Here’s an excerpt from Pension Vocabulary of April 15 (entitled Appeasement), in which we looked at one more of Ingram’s rebuttals to questions regarding inappropriate and injurious comments as a head of TRS.   Mr. Ingram printed an editorial in the Chicago Tribune on Tuesday, April 10, 2012, that stated clearly:

“Neither I nor Teachers Retirement System is proposing any changes in member benefits, especially a reduction in the current annual cost-of-living adjustment…It is not our role at TRS to suggest a solution to this problem.”

Four paragraphs later, Mr. Ingram once again warns that he has told his board significant changes must occur in order to avoid insolvency, and these changes need come from newly generated revenue sources. 

“For the media, he has “outlined possible areas where lawmakers may look for a solution.  There are only a few options available and none is very pleasant to discuss – changes in the cost of living adjustment; in member contributions; in retirement age; and in the benefit formula; as well as increased revenues through taxes” (Teacher Benefits. Voice of the People: Chicago Tribune. 10 April 2012.).

Here we are again.

A recently drafted letter (October 11, 2012) by President Dan Montgomery of the Illinois Federation of Teachers declares Ingram unfit as Director of TRS.  Perhaps Dan Montgomery remembers Ingram’s earlier blunders and fumbling attempts to recover, but it is clear that IFT leadership has had quite enough.
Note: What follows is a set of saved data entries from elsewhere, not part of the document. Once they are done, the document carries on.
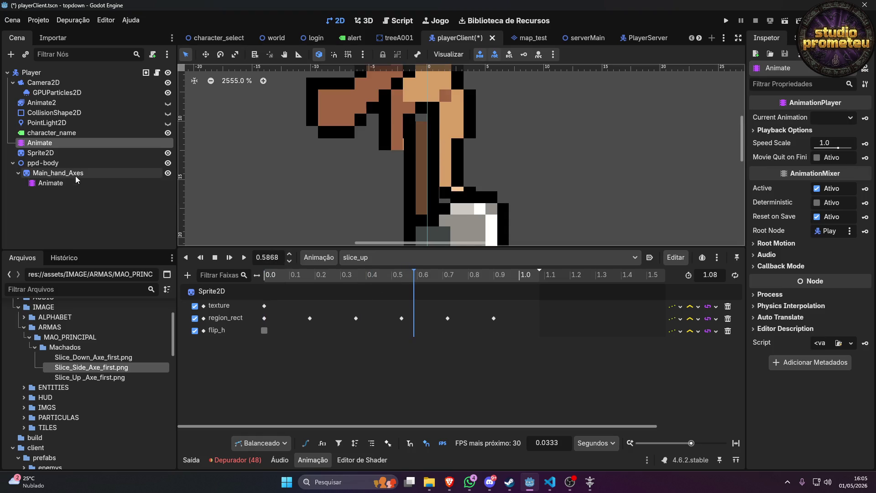
pyautogui.scroll(-7, 381, 143)
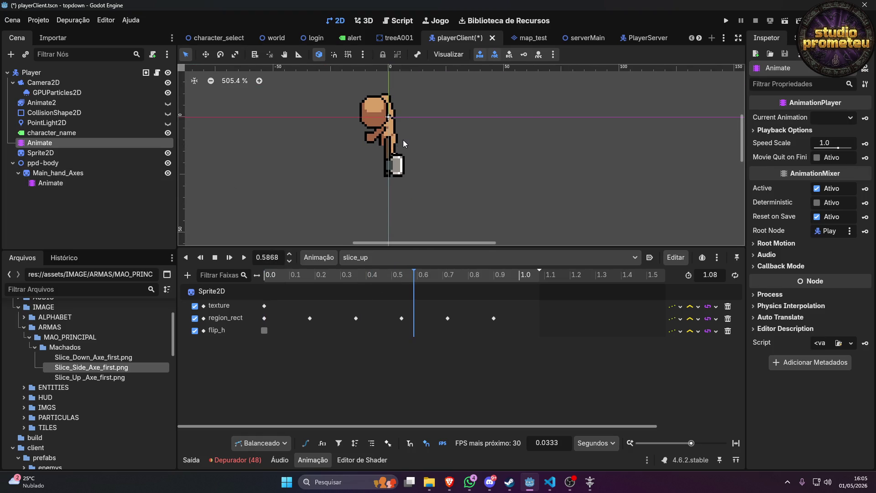
pyautogui.scroll(1, 403, 140)
pyautogui.click(51, 182)
pyautogui.moveTo(272, 280)
pyautogui.mouseDown()
pyautogui.moveTo(442, 282)
pyautogui.moveTo(426, 283)
pyautogui.mouseUp()
pyautogui.moveTo(407, 213); pyautogui.dragTo(434, 281)
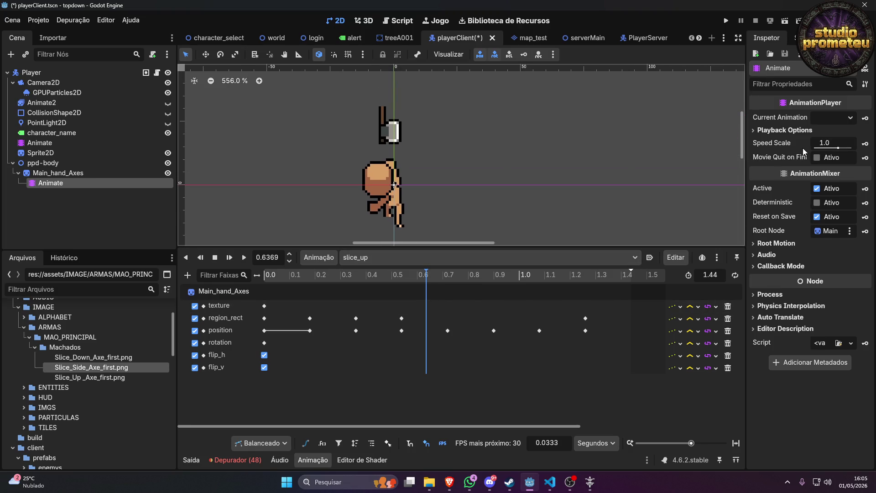
pyautogui.click(426, 276)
"Mr. Ingram may think he can mislead the members of the TRS Board of Trustees into believing that his remarks do not violate their fiduciary responsibility or their own resolutions regarding TRS advocacy.  We have more faith in the board members than that.  Mr. Ingram would like the public and other unions to believe his comments are merely an intellectual exercise and not meant to promote his own preferred solutions to the pension crisis (Fred Klonsky).

“Dick Ingram should resign from his position as TRS director.”